-- Work request --
Please transcribe the data that follows without the pictures, keeping every word the same.

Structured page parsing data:
★ ★ ★ ★ ★ ★ ★

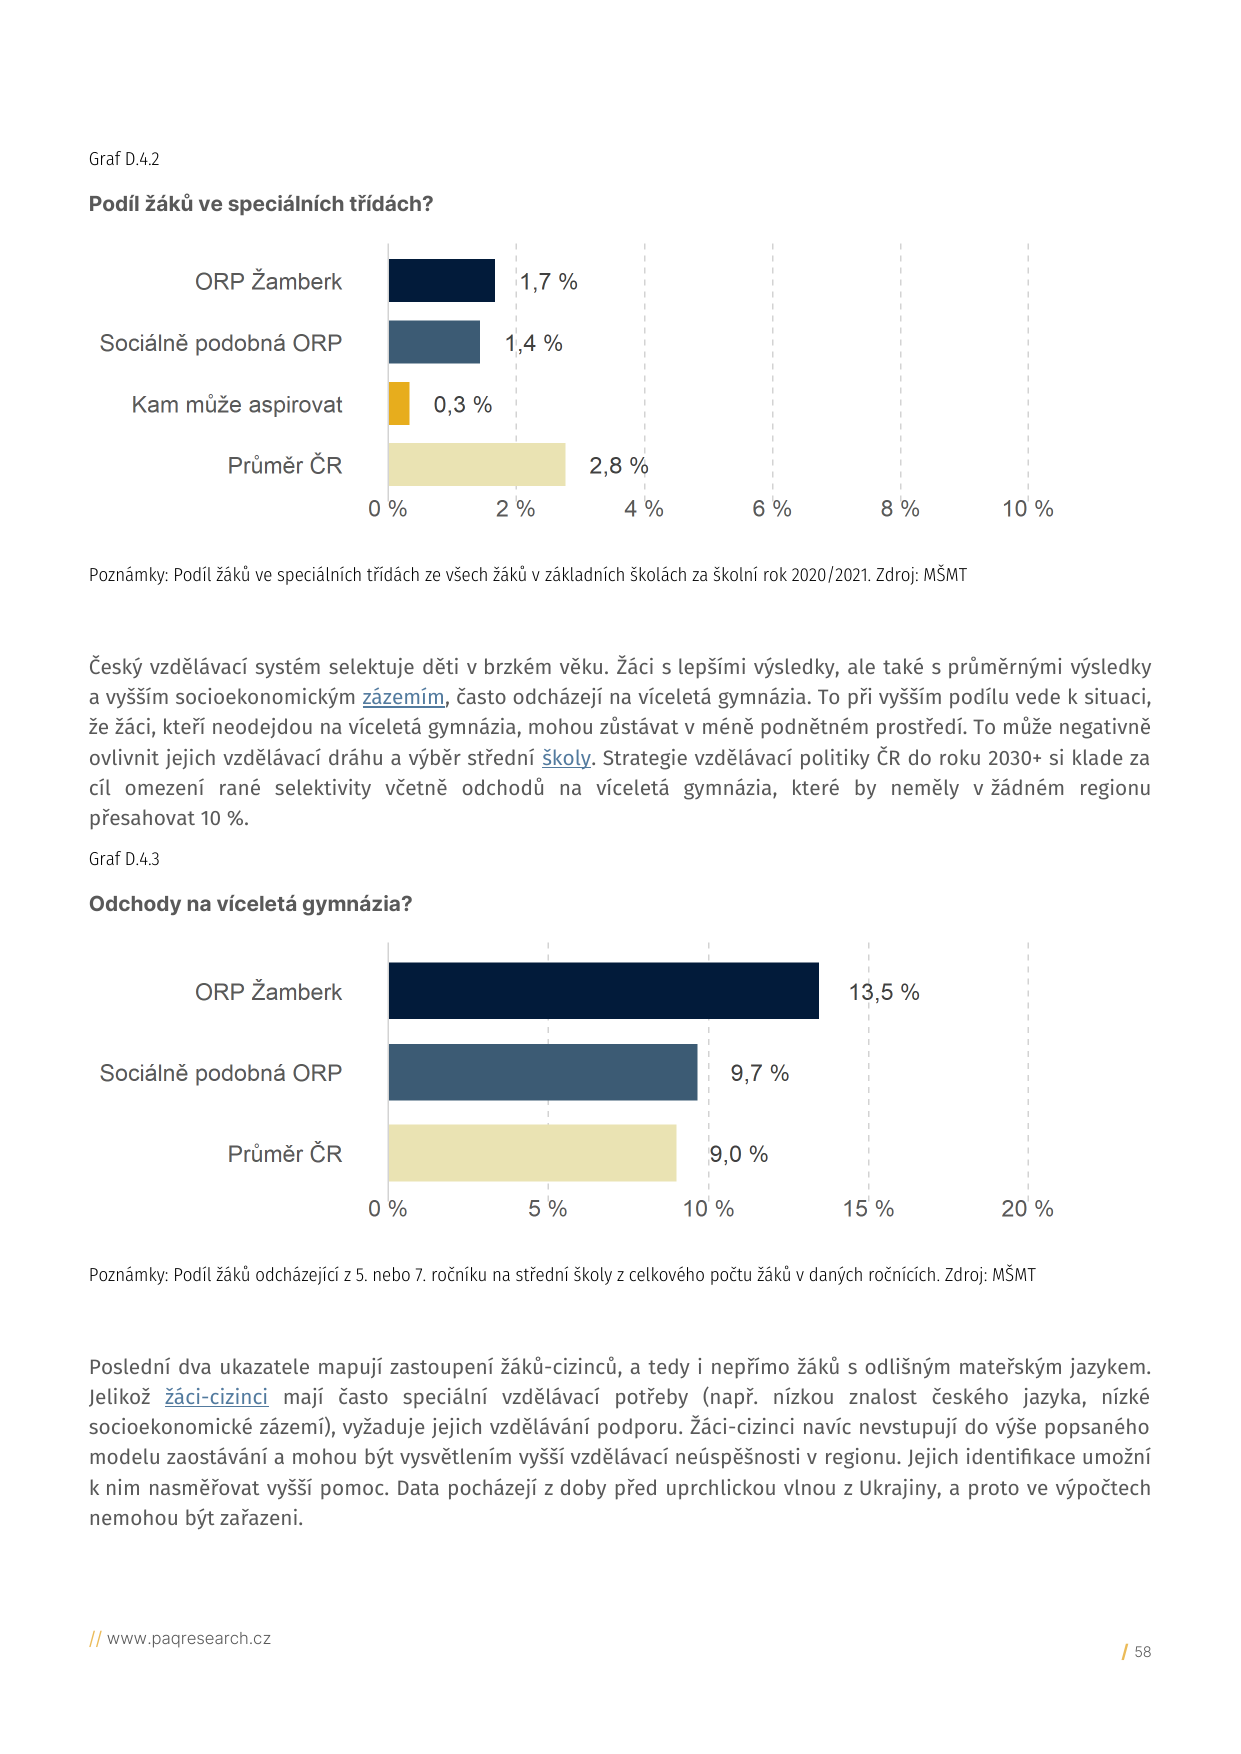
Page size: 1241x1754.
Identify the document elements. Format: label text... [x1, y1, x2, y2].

text Graf D.4.2 [89, 148, 1152, 170]
text Poznámky: Podíl žáků ve speciálních třídách ze všech žáků v základních školách za školní rok 2020/2021. Zdroj: MŠMT [89, 564, 1152, 587]
picture [88, 916, 1139, 1248]
text Poznámky: Podíl žáků odcházející z 5. nebo 7. ročníku na střední školy z celkového počtu žáků v daných ročnících. Zdroj: MŠMT [89, 1264, 1152, 1287]
text Odchody na víceletá gymnázia? [89, 886, 1152, 916]
text Český vzdělávací systém selektuje děti v brzkém věku. Žáci s lepšími výsledky, ale také s průměrnými výsledky a vyšším socioekonomickým zázemím, často odcházejí na víceletá gymnázia. To při vyšším podílu vede k situaci, že žáci, kteří neodejdou na víceletá gymnázia, mohou zůstávat v méně podnětném prostředí. To může negativně ovlivnit jejich vzdělávací dráhu a výběr střední školy. Strategie vzdělávací politiky ČR do roku 2030+ si klade za cíl omezení rané selektivity včetně odchodů na víceletá gymnázia, které by neměly v žádném regionu přesahovat 10 %. [89, 649, 1152, 831]
picture [88, 216, 1139, 548]
text Podíl žáků ve speciálních třídách? [89, 186, 1152, 216]
text Poslední dva ukazatele mapují zastoupení žáků-cizinců, a tedy i nepřímo žáků s odlišným mateřským jazykem. Jelikož žáci-cizinci mají často speciální vzdělávací potřeby (např. nízkou znalost českého jazyka, nízké socioekonomické zázemí), vyžaduje jejich vzdělávání podporu. Žáci-cizinci navíc nevstupují do výše popsaného modelu zaostávání a mohou být vysvětlením vyšší vzdělávací neúspěšnosti v regionu. Jejich identifikace umožní k nim nasměřovat vyšší pomoc. Data pocházejí z doby před uprchlickou vlnou z Ukrajiny, a proto ve výpočtech nemohou být zařazeni. [89, 1349, 1152, 1531]
text Graf D.4.3 [89, 847, 1152, 870]
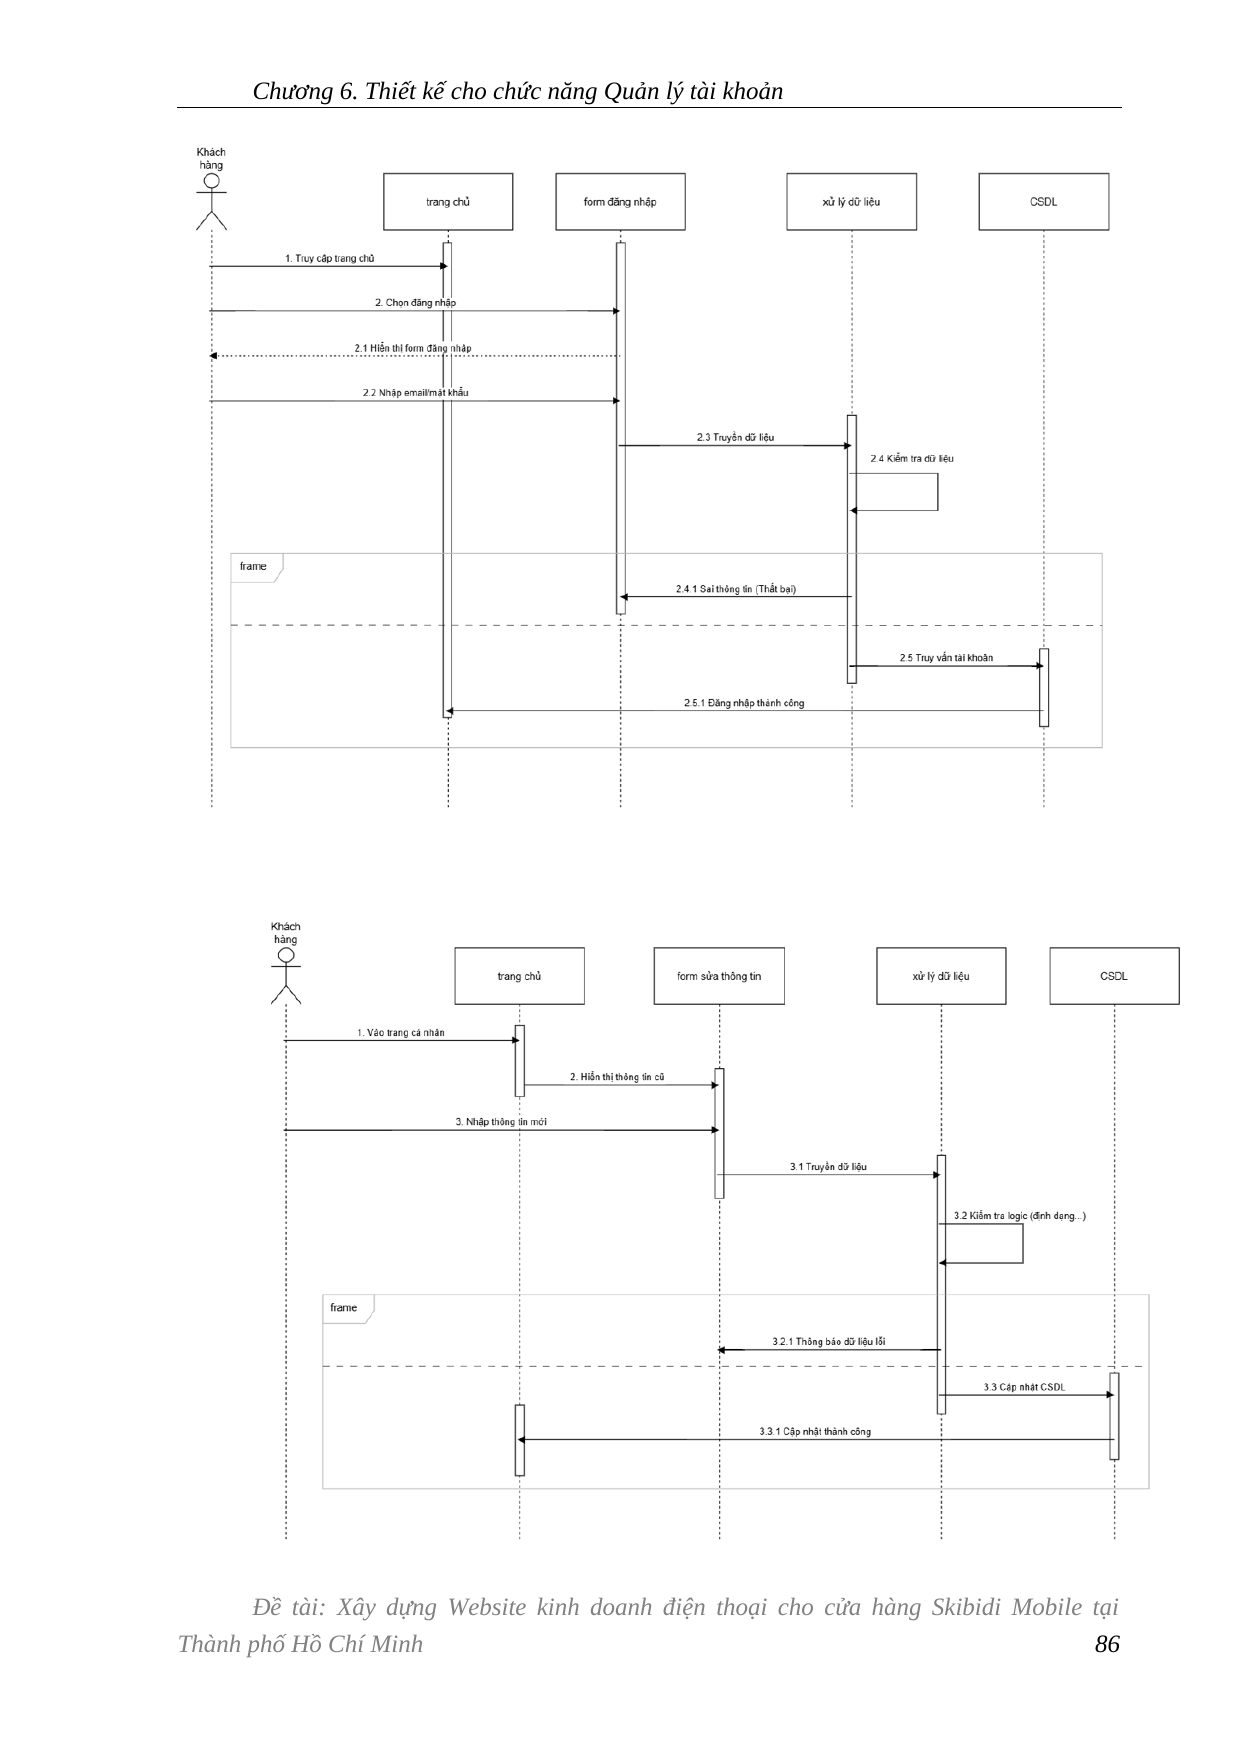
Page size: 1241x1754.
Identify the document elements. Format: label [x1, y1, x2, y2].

picture [236, 893, 1210, 1571]
picture [177, 130, 1151, 819]
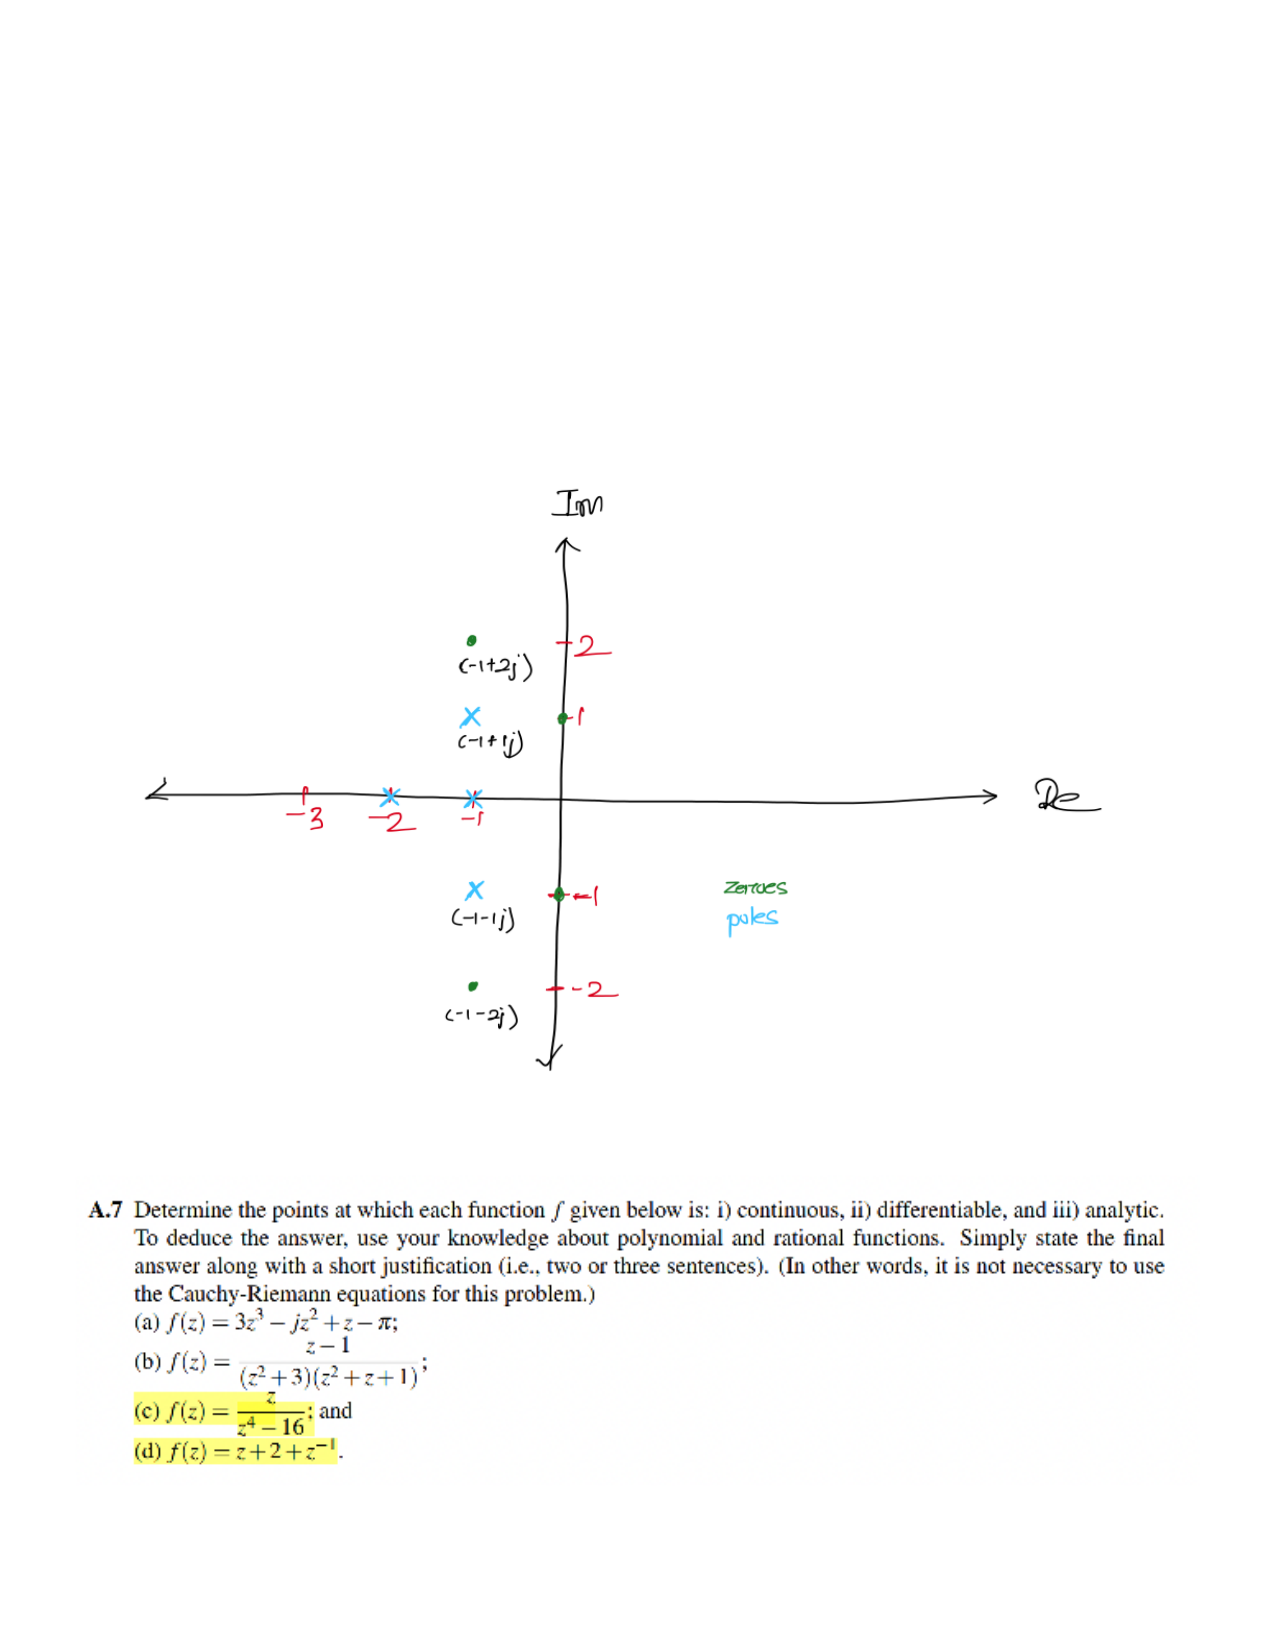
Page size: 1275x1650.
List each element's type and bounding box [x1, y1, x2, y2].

picture [75, 419, 1190, 1147]
picture [75, 1175, 1200, 1486]
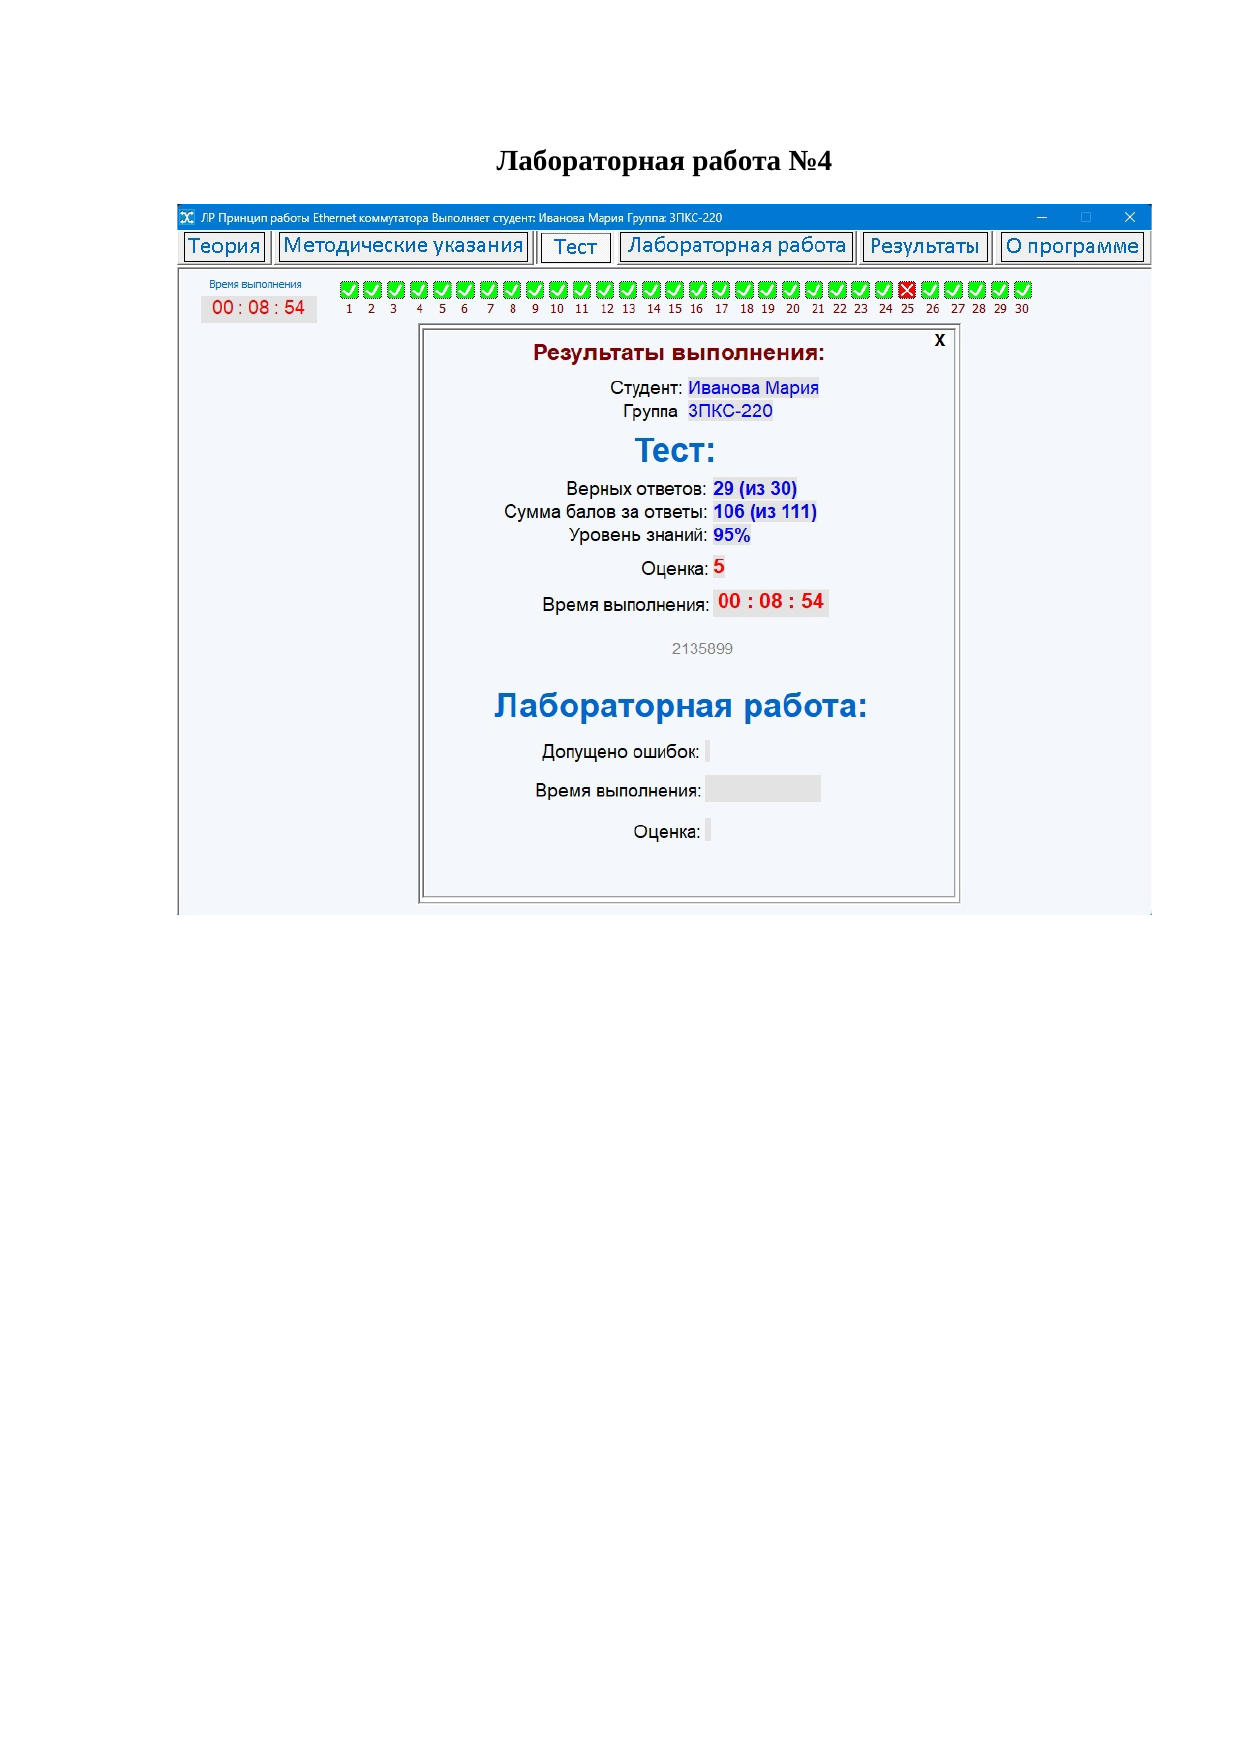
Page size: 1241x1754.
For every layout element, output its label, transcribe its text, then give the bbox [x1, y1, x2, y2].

picture [177, 204, 1152, 915]
subtitle Лабораторная работа №4 [177, 143, 1152, 177]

★ ★ ★ ★ ★ ★ ★

-- Reply --
Page size: 1241x1754.
Identify the document elements. Format: label text... [x1, y1, x2, y2].

text Graf D.4.2 [89, 148, 1152, 170]
text Poznámky: Podíl žáků ve speciálních třídách ze všech žáků v základních školách za školní rok 2020/2021. Zdroj: MŠMT [89, 564, 1152, 587]
picture [88, 916, 1139, 1248]
text Poznámky: Podíl žáků odcházející z 5. nebo 7. ročníku na střední školy z celkového počtu žáků v daných ročnících. Zdroj: MŠMT [89, 1264, 1152, 1287]
text Odchody na víceletá gymnázia? [89, 886, 1152, 916]
text Český vzdělávací systém selektuje děti v brzkém věku. Žáci s lepšími výsledky, ale také s průměrnými výsledky a vyšším socioekonomickým zázemím, často odcházejí na víceletá gymnázia. To při vyšším podílu vede k situaci, že žáci, kteří neodejdou na víceletá gymnázia, mohou zůstávat v méně podnětném prostředí. To může negativně ovlivnit jejich vzdělávací dráhu a výběr střední školy. Strategie vzdělávací politiky ČR do roku 2030+ si klade za cíl omezení rané selektivity včetně odchodů na víceletá gymnázia, které by neměly v žádném regionu přesahovat 10 %. [89, 649, 1152, 831]
picture [88, 216, 1139, 548]
text Podíl žáků ve speciálních třídách? [89, 186, 1152, 216]
text Poslední dva ukazatele mapují zastoupení žáků-cizinců, a tedy i nepřímo žáků s odlišným mateřským jazykem. Jelikož žáci-cizinci mají často speciální vzdělávací potřeby (např. nízkou znalost českého jazyka, nízké socioekonomické zázemí), vyžaduje jejich vzdělávání podporu. Žáci-cizinci navíc nevstupují do výše popsaného modelu zaostávání a mohou být vysvětlením vyšší vzdělávací neúspěšnosti v regionu. Jejich identifikace umožní k nim nasměřovat vyšší pomoc. Data pocházejí z doby před uprchlickou vlnou z Ukrajiny, a proto ve výpočtech nemohou být zařazeni. [89, 1349, 1152, 1531]
text Graf D.4.3 [89, 847, 1152, 870]
Page size: 1241x1754.
Identify the document elements. Format: label [x1, y1, x2, y2].

picture [236, 893, 1210, 1571]
picture [177, 130, 1151, 819]
Page size: 1275x1650.
List each element's type and bounding box [x1, y1, x2, y2].

picture [75, 419, 1190, 1147]
picture [75, 1175, 1200, 1486]
Page size: 1241x1754.
For every layout element, output its label, transcribe its text, then give the bbox [x1, y1, x2, y2].

picture [177, 204, 1152, 915]
subtitle Лабораторная работа №4 [177, 143, 1152, 177]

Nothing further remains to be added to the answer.